Goal: Update the lines from the line with "pose: elev=215.4 azim=191.9" up to and including the line with "Dot at: (204, 334)" so that "dist" becomes "distance" throughout, with everything else left unchanged.

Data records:
▼

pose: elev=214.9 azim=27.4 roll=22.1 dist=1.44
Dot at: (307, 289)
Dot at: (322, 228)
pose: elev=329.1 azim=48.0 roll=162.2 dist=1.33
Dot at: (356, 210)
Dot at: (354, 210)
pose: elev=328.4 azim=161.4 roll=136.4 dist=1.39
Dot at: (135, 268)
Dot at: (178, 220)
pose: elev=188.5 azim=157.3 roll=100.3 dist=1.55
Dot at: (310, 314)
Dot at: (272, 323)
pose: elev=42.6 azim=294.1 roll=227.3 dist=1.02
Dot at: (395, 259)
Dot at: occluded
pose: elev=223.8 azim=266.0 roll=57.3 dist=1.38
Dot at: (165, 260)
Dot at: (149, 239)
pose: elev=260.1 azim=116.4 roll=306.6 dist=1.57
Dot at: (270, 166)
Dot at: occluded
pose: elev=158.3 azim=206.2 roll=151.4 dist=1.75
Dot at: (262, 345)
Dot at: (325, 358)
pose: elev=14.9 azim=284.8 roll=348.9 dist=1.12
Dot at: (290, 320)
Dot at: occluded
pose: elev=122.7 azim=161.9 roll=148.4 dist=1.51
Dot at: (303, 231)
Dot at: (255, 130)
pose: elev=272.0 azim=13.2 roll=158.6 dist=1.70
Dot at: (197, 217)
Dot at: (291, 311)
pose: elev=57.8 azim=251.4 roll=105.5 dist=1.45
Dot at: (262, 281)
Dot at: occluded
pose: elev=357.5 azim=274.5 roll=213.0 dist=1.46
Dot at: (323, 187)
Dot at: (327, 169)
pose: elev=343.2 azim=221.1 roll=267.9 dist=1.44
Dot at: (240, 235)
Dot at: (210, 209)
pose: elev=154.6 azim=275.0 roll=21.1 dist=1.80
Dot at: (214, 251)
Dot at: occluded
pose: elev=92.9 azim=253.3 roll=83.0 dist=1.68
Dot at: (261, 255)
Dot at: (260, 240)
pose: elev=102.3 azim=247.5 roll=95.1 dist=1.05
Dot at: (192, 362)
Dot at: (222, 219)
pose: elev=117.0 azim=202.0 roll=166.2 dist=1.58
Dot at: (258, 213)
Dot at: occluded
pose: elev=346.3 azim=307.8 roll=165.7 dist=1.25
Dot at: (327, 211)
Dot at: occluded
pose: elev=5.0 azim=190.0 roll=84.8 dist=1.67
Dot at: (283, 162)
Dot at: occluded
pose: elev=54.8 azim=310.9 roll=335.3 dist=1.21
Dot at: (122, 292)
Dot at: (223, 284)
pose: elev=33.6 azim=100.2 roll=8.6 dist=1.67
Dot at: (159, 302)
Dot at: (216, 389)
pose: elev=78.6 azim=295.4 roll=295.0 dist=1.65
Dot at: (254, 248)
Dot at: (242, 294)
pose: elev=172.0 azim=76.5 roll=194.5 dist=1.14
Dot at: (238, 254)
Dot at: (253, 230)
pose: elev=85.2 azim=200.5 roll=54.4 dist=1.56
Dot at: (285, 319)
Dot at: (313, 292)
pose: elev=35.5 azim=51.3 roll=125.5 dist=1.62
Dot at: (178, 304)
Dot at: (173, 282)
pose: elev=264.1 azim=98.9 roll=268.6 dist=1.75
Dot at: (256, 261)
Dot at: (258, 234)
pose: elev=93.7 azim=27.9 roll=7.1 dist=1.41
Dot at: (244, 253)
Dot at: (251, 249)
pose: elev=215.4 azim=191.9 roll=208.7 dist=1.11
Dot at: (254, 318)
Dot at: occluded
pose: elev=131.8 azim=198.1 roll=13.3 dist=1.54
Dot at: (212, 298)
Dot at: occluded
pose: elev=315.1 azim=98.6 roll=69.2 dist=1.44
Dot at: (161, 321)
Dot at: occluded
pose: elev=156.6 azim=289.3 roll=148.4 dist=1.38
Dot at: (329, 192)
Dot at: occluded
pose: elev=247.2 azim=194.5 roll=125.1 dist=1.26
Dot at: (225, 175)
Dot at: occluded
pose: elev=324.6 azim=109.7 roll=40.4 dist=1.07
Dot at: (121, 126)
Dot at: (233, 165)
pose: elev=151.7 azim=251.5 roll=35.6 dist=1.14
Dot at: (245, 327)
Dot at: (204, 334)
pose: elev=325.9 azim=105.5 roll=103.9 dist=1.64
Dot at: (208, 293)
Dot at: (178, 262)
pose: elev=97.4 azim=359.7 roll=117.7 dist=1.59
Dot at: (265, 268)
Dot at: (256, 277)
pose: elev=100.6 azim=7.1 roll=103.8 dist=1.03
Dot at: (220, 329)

▲

The solution:
pose: elev=215.4 azim=191.9 roll=208.7 distance=1.11
Dot at: (254, 318)
Dot at: occluded
pose: elev=131.8 azim=198.1 roll=13.3 distance=1.54
Dot at: (212, 298)
Dot at: occluded
pose: elev=315.1 azim=98.6 roll=69.2 distance=1.44
Dot at: (161, 321)
Dot at: occluded
pose: elev=156.6 azim=289.3 roll=148.4 distance=1.38
Dot at: (329, 192)
Dot at: occluded
pose: elev=247.2 azim=194.5 roll=125.1 distance=1.26
Dot at: (225, 175)
Dot at: occluded
pose: elev=324.6 azim=109.7 roll=40.4 distance=1.07
Dot at: (121, 126)
Dot at: (233, 165)
pose: elev=151.7 azim=251.5 roll=35.6 distance=1.14
Dot at: (245, 327)
Dot at: (204, 334)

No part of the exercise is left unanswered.